PixelHop: A Successive Subspace Learning (SSL) Method for Object Classification
This work proposes a novel alternative to deep learning for object classification, potentially impacting researchers and practitioners seeking efficient methods.
The authors introduced a new machine learning methodology called successive subspace learning (SSL) and demonstrated its effectiveness through PixelHop, an object classification method that outperformed classic CNNs of similar complexity on MNIST, Fashion MNIST, and CIFAR-10 datasets.

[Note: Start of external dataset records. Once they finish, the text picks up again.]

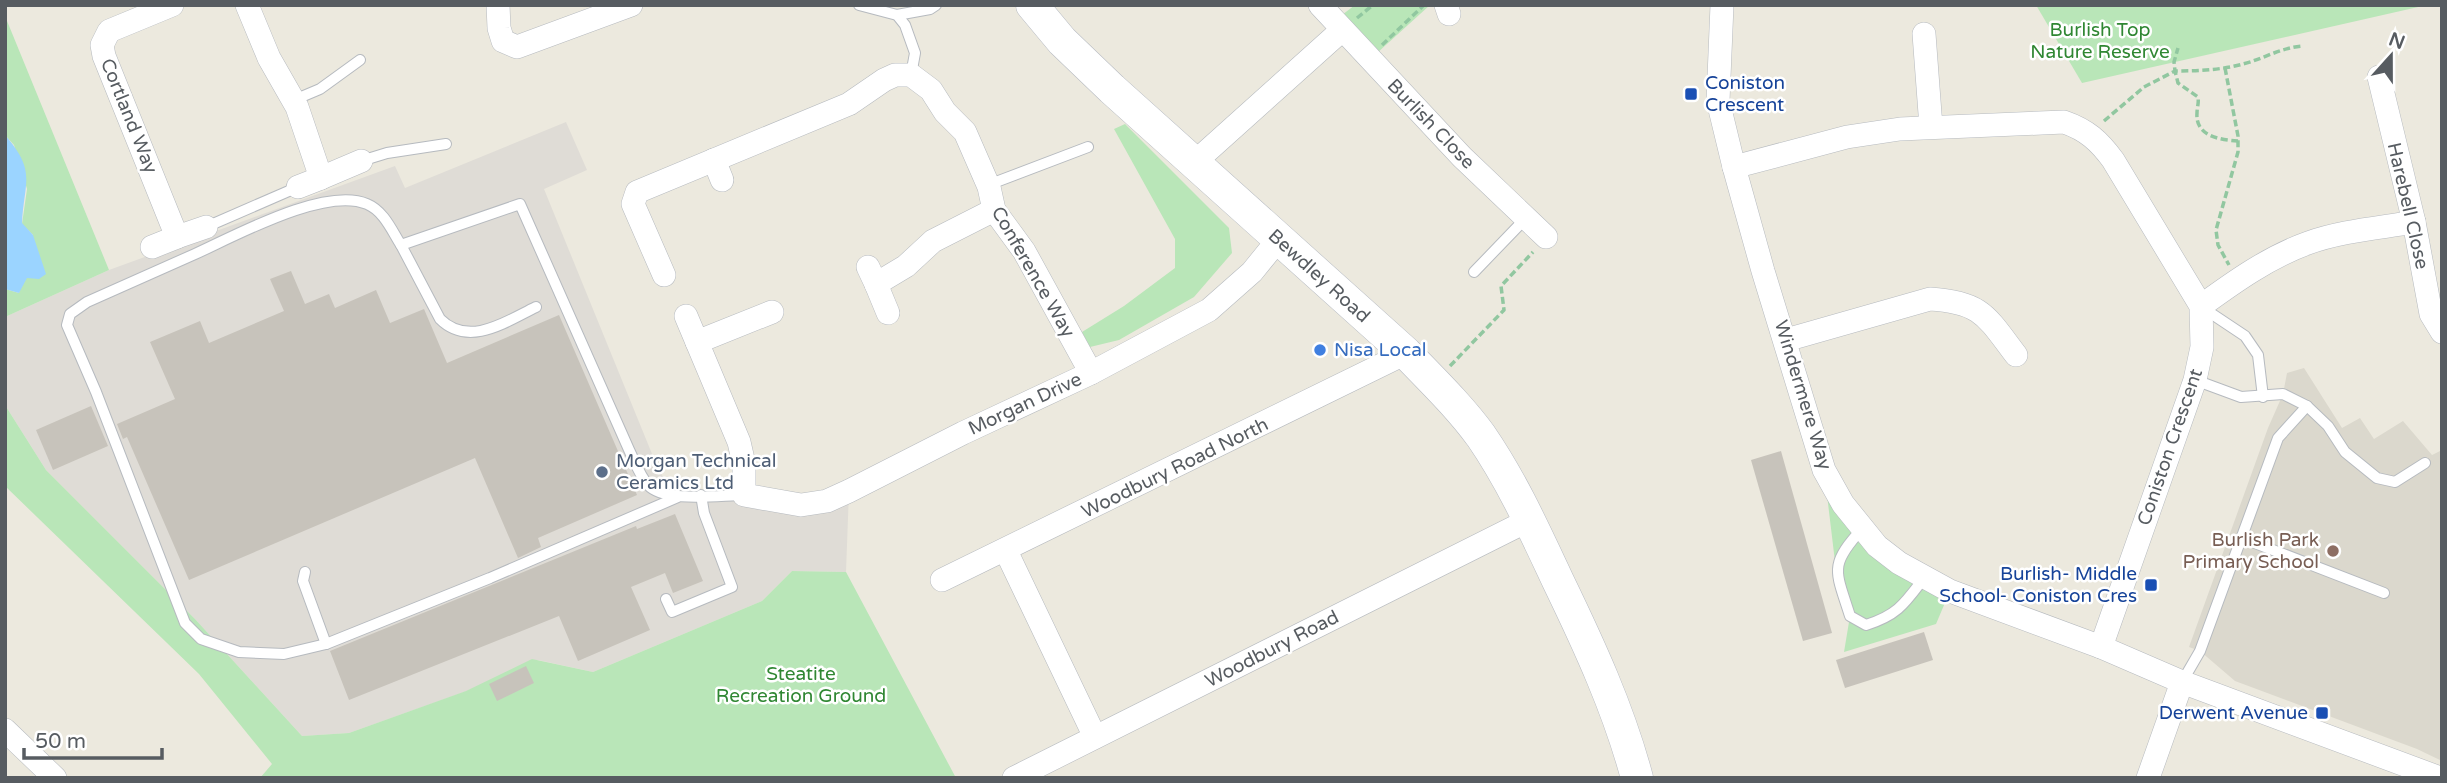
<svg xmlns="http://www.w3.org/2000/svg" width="2447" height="783" font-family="'Varela Round',sans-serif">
	<rect width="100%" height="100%" fill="#ece9de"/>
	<!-- industrial -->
	<path fill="#dfdcd6" d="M566 122 587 170 544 189 659 471 678 497 701 495 801 505 849 491 846 572 792 571 762 601 593 672 538 660 467 691 349 733 302 736 195 619 46 470 5 405V317L109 270 395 166 405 188Z"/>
	<!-- education -->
	<path fill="#dbd8cd" d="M2304 368 2342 428 2360 418 2374 439 2403 421 2432 455 2442 450V761L2417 749 2235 681 2200 651 2189 647 2268 428 2283 394 2287 373Z"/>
	<!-- green -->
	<g fill="#b9e6b8">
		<path d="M1355 5H1430L1377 53 1342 15Z"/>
		<path d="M2036 5H2427L2082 83Z"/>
		<path d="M5 16 109 270 5 317V289L19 293 33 235 22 224 27 189 14 145 5 135Z"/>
		<path d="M1125 124 1229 228 1232 253 1194 297 1119 340 1090 347 1082 332 1124 306 1175 268V239L1114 129Z"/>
		<path d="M5 405 46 470 195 619 302 736 349 733 466 691 532 659 593 672 762 601 792 571 846 572 956 778H260L272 764 199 674 5 486Z"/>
		<path d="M1824 470 1843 504 1950 591 1936 624 1844 652 1850 616 1836 570Z"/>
	</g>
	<!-- water -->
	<path fill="#9bd4ff" d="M5 135C37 172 24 181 22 223L33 235 46 274 39 279 27 278 19 293 5 289Z"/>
	<!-- building -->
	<g fill="#c7c3bb">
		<path d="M291 271 305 304 329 294 335 308 376 290 390 323 424 309 447 363 559 315 637 495 538 538 541 547 518 558 475 458 189 580 127 437 123 439 117 424 175 399 150 342 200 321 209 343 284 311 270 279Z"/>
		<path d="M91 406 108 446 53 470 36 430Z"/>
		<path d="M1781 451 1832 633 1803 641 1751 460Z"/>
		<path d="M675 514 703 581 673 593 665 573 631 587 650 630 578 661 559 616 349 700 330 651 636 526 637 529Z"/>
		<path d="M1924 632 1933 660 1845 688 1836 660Z"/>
		<path d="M526 666 534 683 497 701 489 684Z"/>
	</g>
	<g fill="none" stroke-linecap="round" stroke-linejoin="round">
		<defs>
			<g id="service">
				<path d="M859 5 897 15 905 25 915 53 911 75"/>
				<path d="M897 15 930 9 936 5"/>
				<path d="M294 100 320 89 360 60"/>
				<path d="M361 161 387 153 446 144"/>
				<path d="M988 185 1088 147"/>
				<path d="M206 227 298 187"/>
				<path d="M401 245 440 319C469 348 507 321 536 307"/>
				<path d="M1474 272 1526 218"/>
				<path d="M2203 308 2245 336 2258 355 2263 397"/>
				<path d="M2195 380 2241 397 2283 394 2307 406 2328 426 2345 452 2377 478 2395 482 2425 463"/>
				<path d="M678 497 490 578 326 644 284 654 239 652 201 639 185 623 96 392 67 325 70 314 87 302C123 286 159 270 195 254 235 236 325 186 367 204 384 211 392 231 401 245L520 204 630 452C635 462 640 476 648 485 664 503 720 495 744 495"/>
				<path d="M1862 529C1828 566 1836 571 1850 616L1866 625C1898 615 1905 603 1924 578"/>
				<path d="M2242 538 2384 593"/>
				<path d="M305 572 303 581 326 644"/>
				<path d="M666 599 672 612 732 587 704 513 701 495"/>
				<path d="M2182 682 2200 651 2278 438 2307 406"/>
			</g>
			<g id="minor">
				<path d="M172 5 109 31 102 45 104 56 177 237 206 227"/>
				<path d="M247 5 269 58 297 107 321 178 361 161"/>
				<path d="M498 5 499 28 503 41 517 47 631 5"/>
				<path d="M1320 5 1462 157 1546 237"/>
				<path d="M1446 5 1449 14"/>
				<path d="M1722 5 1718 101 1734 167 1763 271 1824 470 1843 504 1877 546 1899 563 1950 591 2101 647 2182 682 2440 778"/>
				<path d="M1924 34 1931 127"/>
				<path d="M2379 77 2414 222 2431 314 2442 332"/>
				<path d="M714 160 722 180"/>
				<path d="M1195 162 1342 30"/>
				<path d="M1734 167 1847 137 1900 129 2064 122C2087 130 2099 141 2113 160L2201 306 2202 347 2195 380 2101 647"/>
				<path d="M298 187 321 178"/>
				<path d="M152 247 177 237"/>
				<path d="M868 267 876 284 906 266 933 241 994 210"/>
				<path d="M664 275 633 204 637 192 849 104 884 80 895 75H911L931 90 945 112 965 132 989 187 994 210 1024 251 1091 373"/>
				<path d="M876 284 888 313"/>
				<path d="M2201 306C2234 282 2269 257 2308 243 2341 231 2379 228 2414 222"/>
				<path d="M686 316 739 442 744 464V495L801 505 827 501 849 491 963 433 1091 373 1209 310 1252 272 1278 240"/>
				<path d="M1786 340 1930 299C1982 302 1987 317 2016 355"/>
				<path d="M697 342 772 312"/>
				<path d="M1006 551 1095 737"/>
				<path d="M942 580 1406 353"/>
				<path d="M5 730 55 778"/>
				<path d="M1014 778 1529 520"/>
				<path d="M2148 778 2182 682"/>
			</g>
			<path id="secondary" d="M1032 5 1062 41 1112 89 1406 353C1432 380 1459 406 1481 436 1512 481 1535 532 1558 581 1589 645 1619 710 1637 778"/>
		</defs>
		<!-- service casing -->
		<use href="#service" stroke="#b6babf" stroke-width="12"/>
		<!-- minor casing -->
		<use href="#minor" stroke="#b6babf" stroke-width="24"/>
		<!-- secondary casing -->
		<use href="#secondary" stroke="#b7bbc2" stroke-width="33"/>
		<!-- path -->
		<g stroke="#91c7a0" stroke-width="3.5" stroke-dasharray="7 3.5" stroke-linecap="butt">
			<path d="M1357 18 1373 5"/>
			<path d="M1382 45 1424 5"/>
			<path d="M2225 68 2238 136V152L2216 230 2218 245 2229 265"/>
			<path d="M2104 121 2144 87 2175 71 2174 62 2178 48"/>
			<path d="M2238 141C2222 140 2195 137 2197 113 2197 107 2199 104 2198 97L2178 83 2175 71C2198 71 2221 70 2243 64 2263 59 2280 48 2302 46"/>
			<path d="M1450 366 1504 310 1501 286 1533 252"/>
		</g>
		<!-- service -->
		<use href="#service" stroke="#fff" stroke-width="10"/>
		<!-- minor -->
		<use href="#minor" stroke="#fff" stroke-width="23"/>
		<!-- secondary -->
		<use href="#secondary" stroke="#fff" stroke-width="32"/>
	</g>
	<!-- markers -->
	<g fill="#1a4fb4" stroke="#fff" stroke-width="2.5">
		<rect x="1684" y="87" width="14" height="14" rx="3.5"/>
		<rect x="2144" y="578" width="14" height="14" rx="3.5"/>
		<rect x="2315" y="706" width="14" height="14" rx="3.5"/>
	</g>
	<circle fill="#3f7fe0" stroke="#fff" stroke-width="2.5" cx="1320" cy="350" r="7"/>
	<circle fill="#5c6f8a" stroke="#fff" stroke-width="2.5" cx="602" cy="472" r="7"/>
	<circle fill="#8d6e63" stroke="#fff" stroke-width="2.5" cx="2333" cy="551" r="7"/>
	<g text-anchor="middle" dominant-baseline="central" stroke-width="5" stroke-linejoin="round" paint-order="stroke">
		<!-- park labels -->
		<g font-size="19" fill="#308733" stroke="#fff">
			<text x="2100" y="30">Burlish Top<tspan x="2100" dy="22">Nature Reserve</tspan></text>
			<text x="801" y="674">Steatite<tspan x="801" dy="22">Recreation Ground</tspan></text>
		</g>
		<!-- transit labels -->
		<g font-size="19" fill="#164399" stroke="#fff" text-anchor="end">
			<text x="1705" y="83" text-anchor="start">Coniston<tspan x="1705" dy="22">Crescent</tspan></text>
			<text x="2137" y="574">Burlish- Middle<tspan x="2137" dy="22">School- Coniston Cres</tspan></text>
			<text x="2308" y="713">Derwent Avenue</text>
		</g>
		<!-- street labels -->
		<g font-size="19" fill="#575c61" stroke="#fff">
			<text transform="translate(129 116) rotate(68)">Cortland Way</text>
			<text transform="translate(1431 124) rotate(46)">Burlish Close</text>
			<text transform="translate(2408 206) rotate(77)">Harebell Close</text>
			<text transform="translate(1033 272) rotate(60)">Conference Way</text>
			<text transform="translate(1319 276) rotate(42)">Bewdley Road</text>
			<text transform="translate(1803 395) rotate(73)">Windermere Way</text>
			<text transform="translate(1025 404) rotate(-25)">Morgan Drive</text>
			<text transform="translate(2170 447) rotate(-71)">Coniston Crescent</text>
			<text transform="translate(1175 468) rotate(-26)">Woodbury Road North</text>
			<text transform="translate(1272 649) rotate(-27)">Woodbury Road</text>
		</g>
		<!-- shop labels -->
		<g font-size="19" fill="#366cbe" stroke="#fff" text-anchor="start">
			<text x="1334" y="350">Nisa Local</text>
		</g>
		<!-- service labels -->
		<g font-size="19" fill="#4e5e75" stroke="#fff" text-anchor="start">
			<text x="616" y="461">Morgan Technical<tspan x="616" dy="22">Ceramics Ltd</tspan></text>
		</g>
		<!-- education labels -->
		<g font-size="19" fill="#785e54" stroke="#fff" text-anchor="end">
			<text x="2319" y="540">Burlish Park<tspan x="2319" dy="22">Primary School</tspan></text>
		</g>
	</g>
	<!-- border -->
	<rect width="2447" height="783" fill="none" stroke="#575c61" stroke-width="14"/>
	<!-- north arrow -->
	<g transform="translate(2391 56) rotate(21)" stroke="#ffffff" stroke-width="5" paint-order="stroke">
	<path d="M0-5L12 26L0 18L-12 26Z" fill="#575c61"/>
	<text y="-10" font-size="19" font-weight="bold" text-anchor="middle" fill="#575c61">N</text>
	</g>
	<!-- scale -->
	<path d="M24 748v10h138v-10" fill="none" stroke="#575c61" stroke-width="3.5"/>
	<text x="35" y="748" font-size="21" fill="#575c61" stroke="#ffffff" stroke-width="5" paint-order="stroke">50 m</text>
</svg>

A new machine learning methodology, called successive subspace learning (SSL), is introduced in this work. SSL contains four key ingredients: 1) successive near-to-far neighborhood expansion; 2) unsupervised dimension reduction via subspace approximation; 3) supervised dimension reduction via label-assisted regression (LAG); and 4) feature concatenation and decision making. An image-based object classification method, called PixelHop, is proposed to illustrate the SSL design. It is shown by experimental results that the PixelHop method outperforms the classic CNN model of similar model complexity in three benchmarking datasets (MNIST, Fashion MNIST and CIFAR-10). Although SSL and deep learning (DL) have some high-level concept in common, they are fundamentally different in model formulation, the training process and training complexity. Extensive discussion on the comparison of SSL and DL is made to provide further insights into the potential of SSL.